Everything we own ends up on the floor

Posted by GT on October 5th, 2008 — Posted in Newspaper columns, Personal favorites

Originally published in March 2005, The Daily Sentinel, Grand Junction, Colo.

Things drop at our house.

Open a cabinet, a plastic 32-ounce Taco Bell cup tumbles out, deflects off the counter and skitters around the kitchen floor.

Pull out a dresser drawer, a T-shirt unfurls and flops onto the carpet.

Reach for the Ibuprofen in our cabinet, the Tums bottle that strikes my brow worsens my headache.

Canned peas dive like lemmings. Neckties slither off hangers. Frozen chicken breasts thump the linoleum. Model kit boxes. Play Dough. Paintbrushes. Screwdrivers. Tennis balls. Videotapes. Books. CDs. Pencils. They all topple defiantly from their perches.
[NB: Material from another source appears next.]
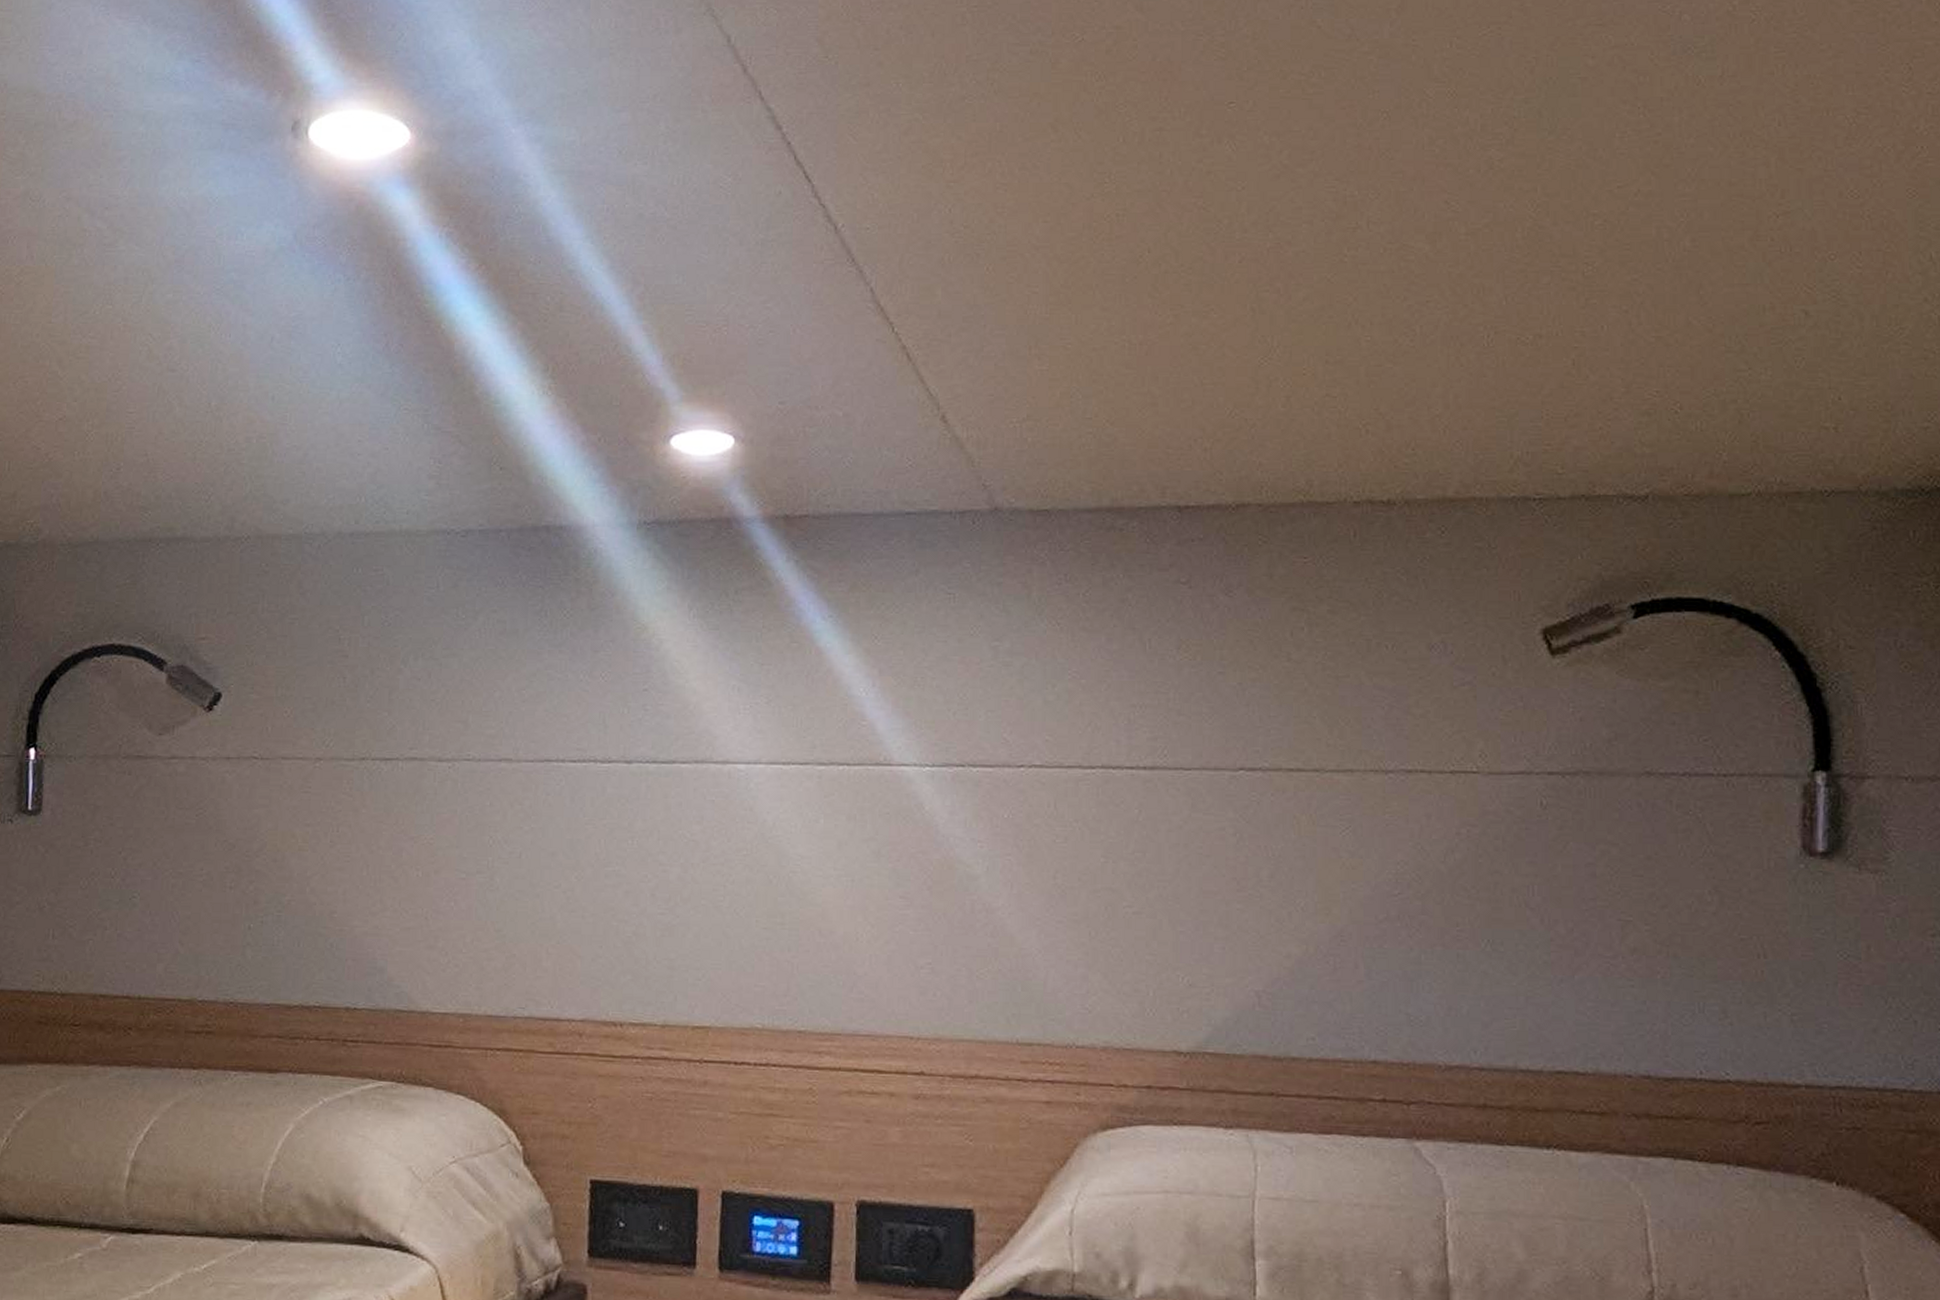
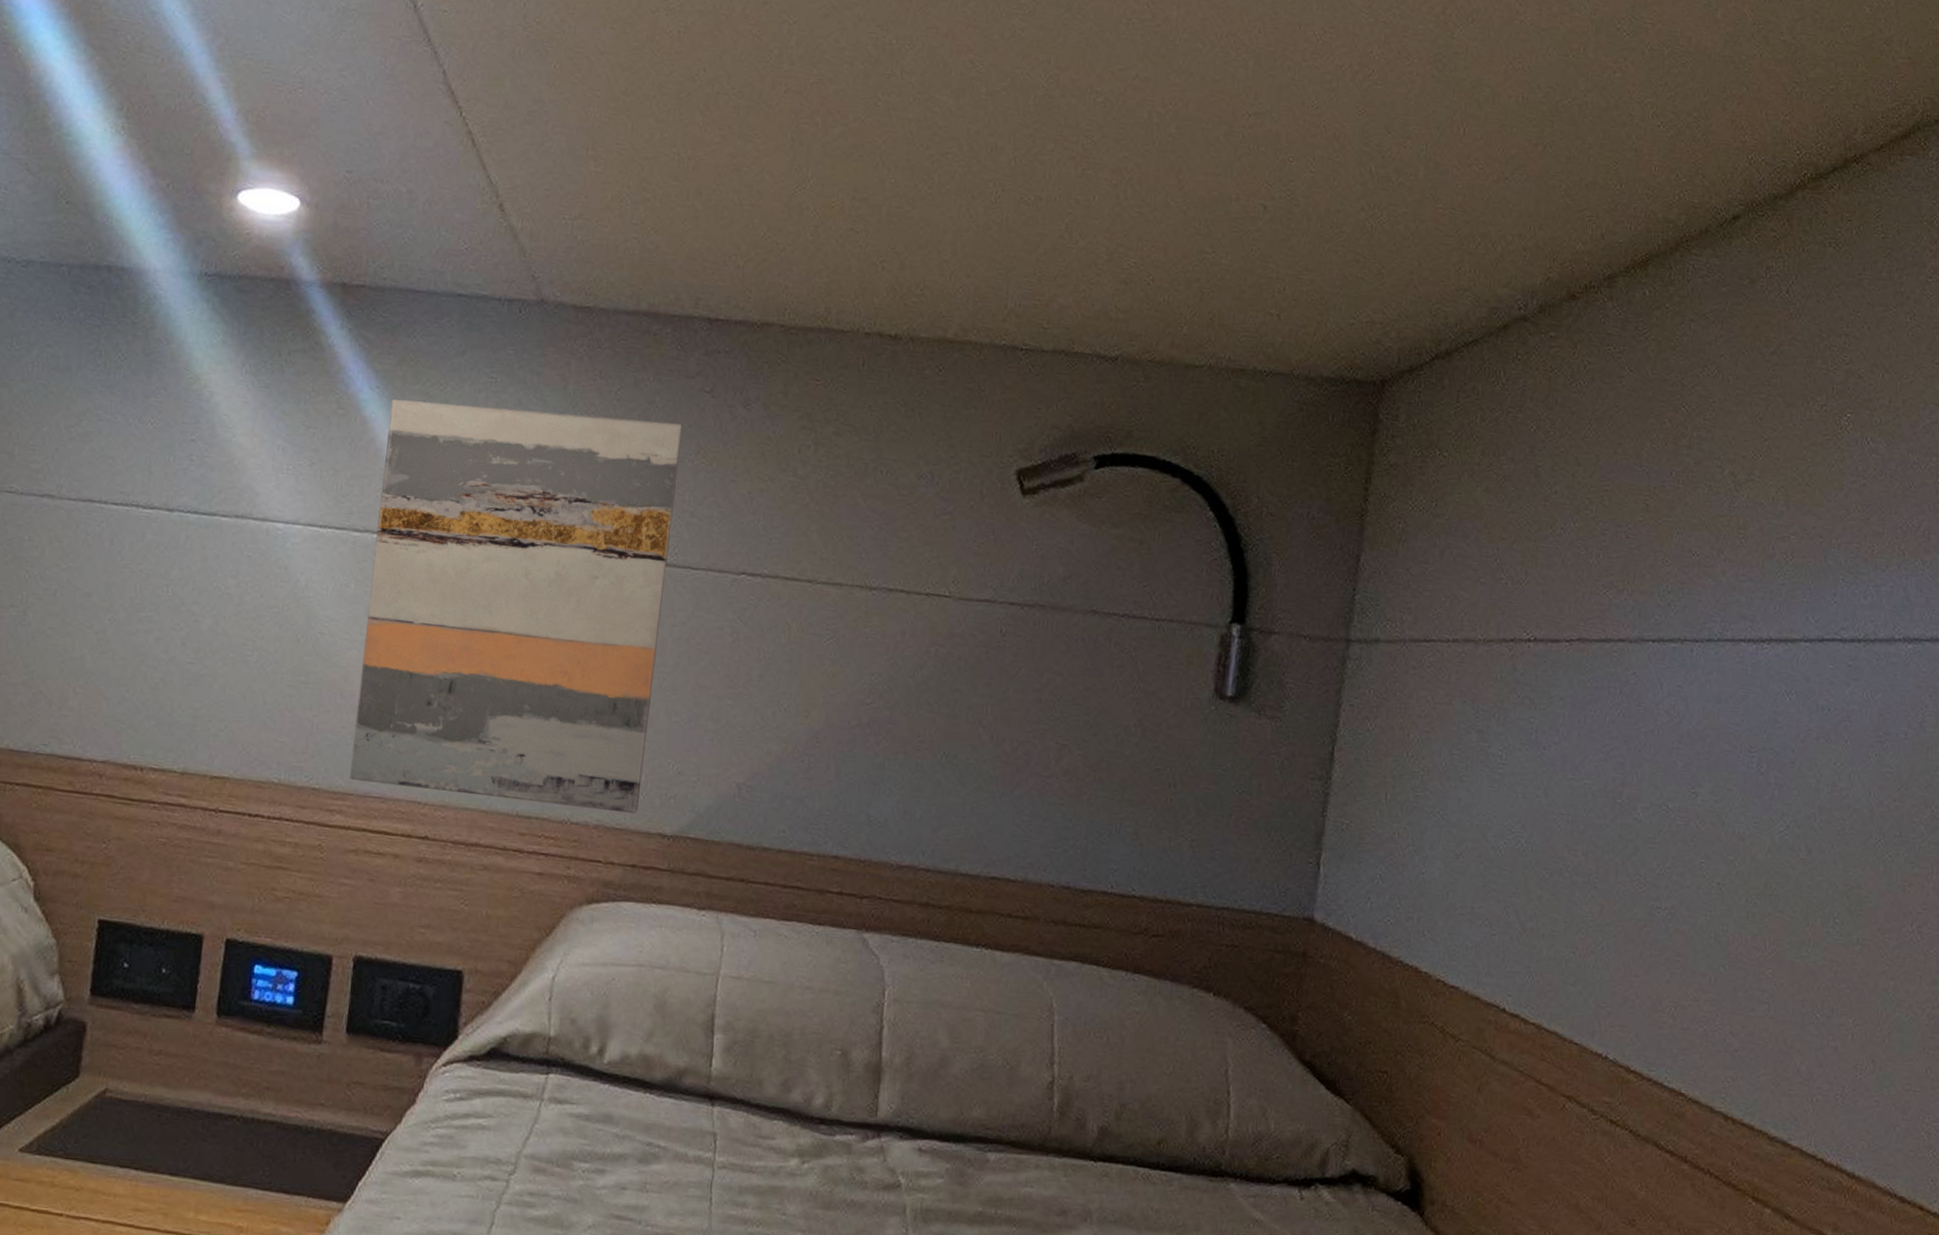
wall art: none [836,619,1159,1031] -> present [350,398,682,813]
Is our place sitting at an angle? Are mice or gremlins at work?

Sometimes I fear I’ve grown so fat I’m creating my own gravitational field, one strong enough to pull items toward me until Earth’s slightly greater mass takes hold of them.

If no one’s around to see me do it, I blame faceless entities and say words I shouldn’t. As often as not, the item that dropped gets kicked, stomped or otherwise mistreated by my feet. For a few seconds, I’m convinced the object has consciousness and wants to aggravate me, so I take my revenge in a way I never could with a person.

In other words, I behave like a child. No, wait, that’s not true, because when such things happen to my 4-year-old, she says “Whoa” or “Oopsie,” picks up the item and moves on. It’s more accurate to say I behave like a jerk.

A part of me would love to call my little girls the source of chaos in our home, but they’re not. In fact, they’re pretty predictable. They’re just not doing things exactly the way I want them to.

The baby books tell me infants will start sleeping through the night after a few months, and so every night for the last year I’ve gone to bed certain that our toddler will “sleep like a baby.” There’s gotta be some reason for the cliché, right? Except every night, our baby girl wakes up at least twice and demands attention.

Every night she does this, and every night I go to bed presuming she won’t.

Our 4-year-old is an aspiring artist. She works with paints, construction paper, glitter, coins, ribbon … no one can guess where her artistic vision will guide her next, but it’s a sure thing it will take her somewhere, and it will involve scissors and glue.

Every day she asks for the tools she needs to create her works, and every day the rejected bits of her efforts scatter on the kitchen table, her desk and other surfaces. She picks up what she can, but it spreads almost as fast as the hair our dog sheds around the house.

The blunt fact is, I am the source of chaos in our home. Being totally unwilling to deal with the predictable uproar that comes with having two small children, I’ve thrown basic organization right out the window.

If I’m the one to empty the dishwasher or straighten up a room, instead of placing things where they belong, I shove them all over creation. My only rule is to make sure plastic ends up on top of glass.

Laundry? Sure, I’m willing to do it. I’m even willing to fold it. But precarious piles atop the dressers are as close as I’ll get to putting it back into the drawers where it belongs.

Obviously, then, I shouldn’t be surprised when these things head south at the first opportunity, and if I’m going to kick anything, it ought to be me.